I have a knock-out tournament with $n$ players. The players are $P1$, $P2$, ... $Pn$.
In a tournament with 8 players there are the matches $M1$ (between $P1$ and $P2$), to $M4$ (between $P7$ and $P8$) in round 1. In round 2 the matches are $M5$ and $M6$ and in round 3 is the match $M7$.
Now I need a formula to calculate the round number for a given $M$. I think this should be pretty simple, but I have no idea what to look for.

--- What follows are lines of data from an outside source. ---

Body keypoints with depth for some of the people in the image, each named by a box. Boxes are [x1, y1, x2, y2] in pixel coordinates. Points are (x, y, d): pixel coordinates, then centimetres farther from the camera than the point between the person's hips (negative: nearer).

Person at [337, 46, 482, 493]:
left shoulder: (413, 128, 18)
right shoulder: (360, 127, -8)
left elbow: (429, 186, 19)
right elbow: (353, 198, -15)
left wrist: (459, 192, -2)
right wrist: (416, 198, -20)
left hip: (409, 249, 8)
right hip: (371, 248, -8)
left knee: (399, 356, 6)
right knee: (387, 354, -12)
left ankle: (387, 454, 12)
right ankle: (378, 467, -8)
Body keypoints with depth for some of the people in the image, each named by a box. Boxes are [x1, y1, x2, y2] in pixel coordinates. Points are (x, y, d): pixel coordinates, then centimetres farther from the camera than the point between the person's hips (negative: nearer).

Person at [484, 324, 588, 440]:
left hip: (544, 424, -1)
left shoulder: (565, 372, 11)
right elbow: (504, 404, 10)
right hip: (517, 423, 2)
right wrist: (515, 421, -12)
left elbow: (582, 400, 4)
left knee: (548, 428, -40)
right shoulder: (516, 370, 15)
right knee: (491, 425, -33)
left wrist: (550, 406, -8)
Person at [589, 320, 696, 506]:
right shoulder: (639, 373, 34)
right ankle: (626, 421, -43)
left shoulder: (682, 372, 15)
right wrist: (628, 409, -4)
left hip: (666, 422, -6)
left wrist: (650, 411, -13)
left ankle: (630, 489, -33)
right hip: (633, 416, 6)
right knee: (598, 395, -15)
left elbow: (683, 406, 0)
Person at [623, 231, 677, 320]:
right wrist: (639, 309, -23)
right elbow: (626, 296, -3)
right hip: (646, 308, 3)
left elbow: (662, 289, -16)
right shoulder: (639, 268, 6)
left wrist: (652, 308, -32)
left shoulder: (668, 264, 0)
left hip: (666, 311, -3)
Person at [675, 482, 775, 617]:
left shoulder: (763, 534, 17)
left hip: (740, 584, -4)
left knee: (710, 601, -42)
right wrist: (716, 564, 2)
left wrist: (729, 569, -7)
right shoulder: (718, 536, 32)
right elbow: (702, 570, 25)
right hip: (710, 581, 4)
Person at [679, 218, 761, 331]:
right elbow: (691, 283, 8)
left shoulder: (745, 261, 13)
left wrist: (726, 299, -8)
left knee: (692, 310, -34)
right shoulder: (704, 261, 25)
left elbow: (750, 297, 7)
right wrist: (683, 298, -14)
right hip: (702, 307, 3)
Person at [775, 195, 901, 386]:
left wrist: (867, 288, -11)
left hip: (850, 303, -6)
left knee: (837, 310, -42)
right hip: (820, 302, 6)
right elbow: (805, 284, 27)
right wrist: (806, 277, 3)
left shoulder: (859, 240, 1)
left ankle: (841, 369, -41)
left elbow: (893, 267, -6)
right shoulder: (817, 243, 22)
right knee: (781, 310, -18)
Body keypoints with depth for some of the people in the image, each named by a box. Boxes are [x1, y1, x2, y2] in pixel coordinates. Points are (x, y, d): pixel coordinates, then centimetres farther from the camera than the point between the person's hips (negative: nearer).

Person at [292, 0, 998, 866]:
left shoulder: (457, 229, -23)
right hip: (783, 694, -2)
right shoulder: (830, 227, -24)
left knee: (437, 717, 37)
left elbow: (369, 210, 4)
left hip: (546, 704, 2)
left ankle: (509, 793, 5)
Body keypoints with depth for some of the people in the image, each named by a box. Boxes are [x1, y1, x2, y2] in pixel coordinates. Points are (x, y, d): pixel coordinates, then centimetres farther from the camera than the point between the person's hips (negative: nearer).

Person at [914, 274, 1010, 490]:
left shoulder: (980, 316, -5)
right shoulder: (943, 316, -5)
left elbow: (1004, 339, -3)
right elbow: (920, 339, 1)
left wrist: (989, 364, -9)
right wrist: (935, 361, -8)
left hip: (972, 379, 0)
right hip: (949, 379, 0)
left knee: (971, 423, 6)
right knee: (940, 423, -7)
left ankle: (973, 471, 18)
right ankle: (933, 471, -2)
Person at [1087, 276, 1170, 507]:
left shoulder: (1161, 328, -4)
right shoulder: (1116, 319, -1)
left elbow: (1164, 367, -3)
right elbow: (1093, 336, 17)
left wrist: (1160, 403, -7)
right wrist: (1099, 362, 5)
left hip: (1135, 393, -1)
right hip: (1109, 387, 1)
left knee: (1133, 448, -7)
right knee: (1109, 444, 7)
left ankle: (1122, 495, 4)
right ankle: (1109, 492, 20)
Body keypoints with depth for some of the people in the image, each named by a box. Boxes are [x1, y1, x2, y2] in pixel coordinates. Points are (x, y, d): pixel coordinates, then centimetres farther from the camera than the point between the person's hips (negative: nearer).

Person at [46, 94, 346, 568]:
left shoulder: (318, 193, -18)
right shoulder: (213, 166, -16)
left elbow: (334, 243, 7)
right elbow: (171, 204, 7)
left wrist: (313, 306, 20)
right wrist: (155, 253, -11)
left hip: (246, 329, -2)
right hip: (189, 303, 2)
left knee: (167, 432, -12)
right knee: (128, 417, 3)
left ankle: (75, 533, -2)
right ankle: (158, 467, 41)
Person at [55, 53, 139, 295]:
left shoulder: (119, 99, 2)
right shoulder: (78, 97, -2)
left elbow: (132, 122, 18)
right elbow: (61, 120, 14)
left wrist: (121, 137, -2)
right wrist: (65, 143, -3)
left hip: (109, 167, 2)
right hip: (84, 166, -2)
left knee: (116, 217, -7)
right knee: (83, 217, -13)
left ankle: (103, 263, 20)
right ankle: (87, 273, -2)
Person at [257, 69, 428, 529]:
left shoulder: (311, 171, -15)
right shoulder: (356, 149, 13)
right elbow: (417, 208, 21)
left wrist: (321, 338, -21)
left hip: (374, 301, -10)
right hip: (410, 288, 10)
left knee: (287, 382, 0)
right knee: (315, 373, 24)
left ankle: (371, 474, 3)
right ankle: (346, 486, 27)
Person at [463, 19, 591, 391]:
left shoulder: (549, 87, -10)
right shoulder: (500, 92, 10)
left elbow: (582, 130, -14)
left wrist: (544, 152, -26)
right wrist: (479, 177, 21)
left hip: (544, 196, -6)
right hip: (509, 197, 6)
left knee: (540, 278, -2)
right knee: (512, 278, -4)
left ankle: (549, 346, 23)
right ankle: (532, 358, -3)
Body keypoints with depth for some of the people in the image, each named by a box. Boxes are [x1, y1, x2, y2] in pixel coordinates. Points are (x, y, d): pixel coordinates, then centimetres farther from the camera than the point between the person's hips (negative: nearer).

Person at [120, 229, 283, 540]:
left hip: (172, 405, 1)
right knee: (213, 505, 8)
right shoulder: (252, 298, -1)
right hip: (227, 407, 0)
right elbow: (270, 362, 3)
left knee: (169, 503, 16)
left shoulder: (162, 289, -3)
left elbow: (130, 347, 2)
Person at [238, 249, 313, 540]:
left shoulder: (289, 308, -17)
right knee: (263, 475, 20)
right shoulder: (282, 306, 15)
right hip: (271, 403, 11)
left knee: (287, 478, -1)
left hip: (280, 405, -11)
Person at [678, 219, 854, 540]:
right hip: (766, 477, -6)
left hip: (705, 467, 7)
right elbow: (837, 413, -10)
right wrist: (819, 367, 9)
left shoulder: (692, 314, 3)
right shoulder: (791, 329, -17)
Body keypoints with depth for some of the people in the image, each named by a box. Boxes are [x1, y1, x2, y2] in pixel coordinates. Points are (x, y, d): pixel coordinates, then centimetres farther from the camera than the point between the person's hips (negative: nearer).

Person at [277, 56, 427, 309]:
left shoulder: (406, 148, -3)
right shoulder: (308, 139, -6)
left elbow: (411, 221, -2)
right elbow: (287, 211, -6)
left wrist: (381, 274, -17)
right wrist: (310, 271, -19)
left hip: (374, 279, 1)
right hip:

Assuming that the number of players is $n$ and not $2^n$: In round 1 there are $n/2$ matches. In round 2 there are $n/4$ matches. In round $k$ there are $\frac{n}{2^k}$ matches. There are a total of $\log_2(n)$ rounds. The total number of matches is thus $$\sum_{i=1}^{\log_2(n)} \frac{n}{2^i}=n-1.$$
If you want to find out in which round match $j$, i.e. $M_j$, has taken place, you are looking for the minimal round $k$ ($k$ integer) such that $$\sum_{i=1}^{k} \frac{n}{2^i} \geq j.$$
In an optimization context one might write that the round number $R(j$) of match $j$ is given by
\begin{equation*} \begin{aligned} R(j)=& {\text{minimize}} & & k \\ & \text{subject to} & & \sum_{i=1}^{k} \frac{n}{2^i}\geq j,\\ && &k \in \mathbb{Z} \end{aligned} \end{equation*}
Luckily, we don't have to use integer-programming methods to solve the problem. The number of matches up to round $k$ is given by $$\sum_{i=1}^{k} \frac{n}{2^i} = n-2^{-k}n.$$ We thus need to solve $$j=n-2^{-k}n$$ for $k$. Since the $k$ obtained this way needs not to be an integer, we have to round it to the next higher integer. Thus, $R(j)=\lceil k \rceil$ with $k$ satisfying $j=n-2^{-k}n$.Solving the equation for $k$ yields $k=\frac{\log(\frac{n}{n-j})}{\log 2}$. This value then needs to be rounded to the next highest integer.